In a LinkedIn post, Melissa Bucci, VP of people and culture for Elite Transit, wrote, “today is a sad day for me and most of the Elite Transit Solutions team as we had to say goodbye to the company we worked so hard to build.”
Many former Elite employees have posted on LinkedIn in the past week with news of their own layoffs and looking for new jobs.
Elite Transit also has offices in North Carolina, Chicago, and Arizona. Just two months ago the company was hiring for its Scottsdale, Arizona, operations, based on its LinkedIn posts.
As of Nov. 7, according to FMCSA records, Elite Transit Solutions has a pending surety insurance cancellation. It shows that pending cancellation being for Allegheny Casualty Company, with a cancellation date of Nov. 22. And the agency shows a surety insurance for Southwest Marine and General Insurance Company cancelled 11/2/23.
HDT reached out to Elite Transit via the contact form on its website and to founder Michael D. Jones via social media for comment but had not yet received a response at time of publication.
One Carrier’s Experience
Armada, a small Illinois-based fleet, reached out to trucking media this week about its problems with Elite, which still owed the company $22,000 in unpaid settlements for loads hauled in July, August, and September.
The company has just three trucks and couple of owner-operators, "So this amount they don't pay is huge for us."
On Oct. 25, an Elite Transit representative wrote that its plan was “to make payments on these loads over the next three weeks.”
But as of Nov. 8, those payments had not materialized.
“They never paid us and they are not replying on our emails and phone calls,” the dispatch representative told HDT. “Every time we reach them, they are saying that they will pay on Friday — but they never do.”
Earlier in the day, Michael St. Julien, Elite vice president of customer sales, told Armada in an email that “our legal counsel and owner are working on setting up payment plans for all past due payments. … This is the last response that you will see from me as I am being laid off from Elite.”
Armada has also reached out to the shipper, Starbucks, asking to be paid since the broker had not. On Nov. 6, a Starbucks representative responded that Starbucks does not have a contract with the motor carrier and that Armada should stop “harassing” Starbucks for payment.
What About Broker Bonds?
Federal law requires brokers and freight forwarders to have enough financial security for circumstances when they do not pay their carriers — a minimum of $75,000. Carriers can submit claims to the financial responsibility of the broker if they don’t receive payment.
This is often done via surety bonds, also called freight broker bonds, and motor carriers can file a claim against that surety bond through the Department of Transportation.
However, as the Federal Motor Carrier Safety Administration explained in a proposal earlier this year to make changes in those rules, if the financial responsibility provider has received claims against an individual broker that exceed $75,000, the financial responsibility provider will often submit the claims to a court in an “interpleader action” to determine how to allocate the broker bond or trust fund.

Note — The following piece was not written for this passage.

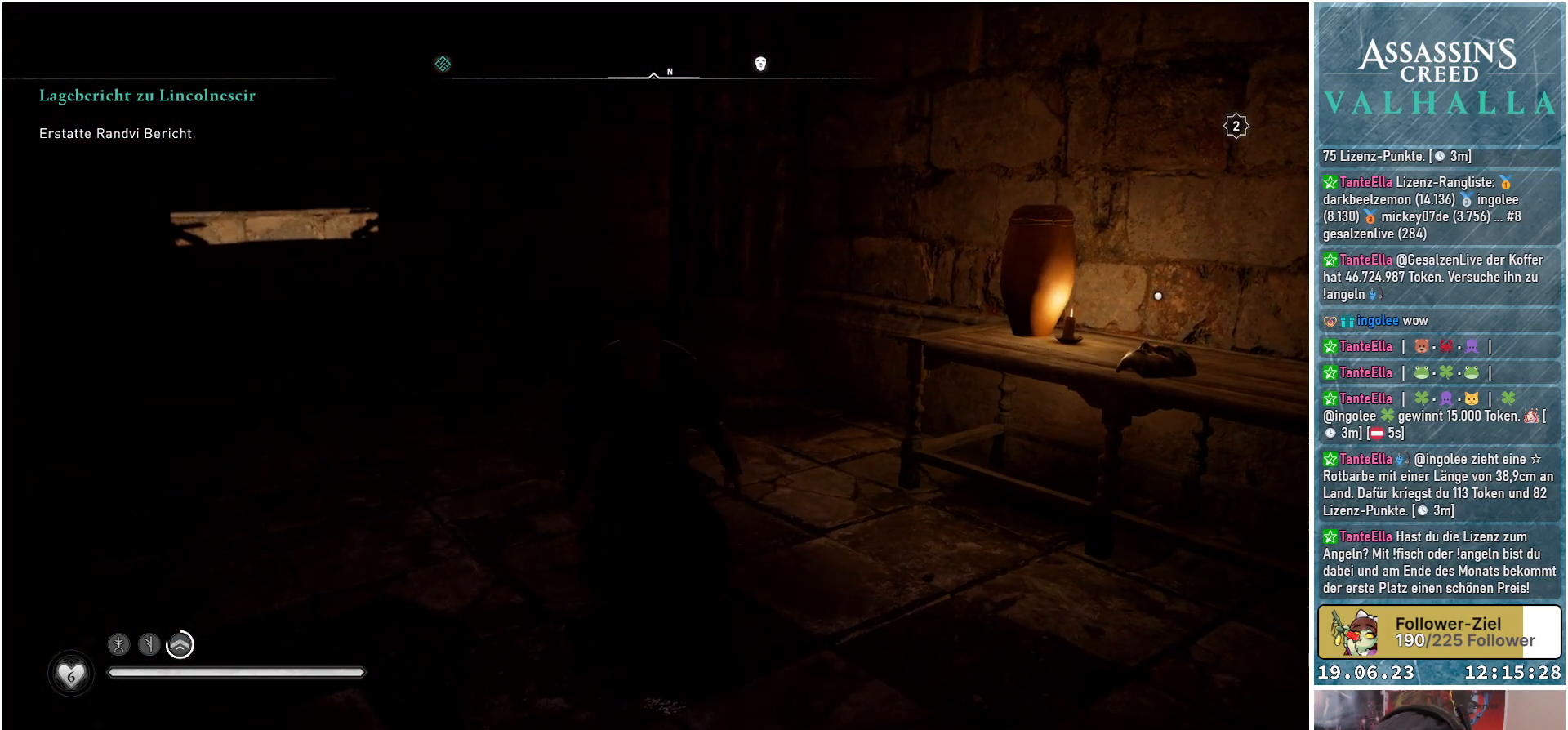
{"buttons": ["R3"], "left_stick": "center", "right_stick": "center", "events": []}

This process can be costly and time-consuming and generally results in carriers only getting a portion of their claims.
The FMCSA has proposed changes to freight broker and freight forwarder financial responsibility requirements to try to address the problem of brokers that don’t pay motor carriers.
That rulemaking included examples of how the current requirements fall short in protecting carriers. As we reported previously, one surety provider submitted an example of a logistics company that had accumulated $945,739 in unpaid motor carrier claims after paying out the full $75,000.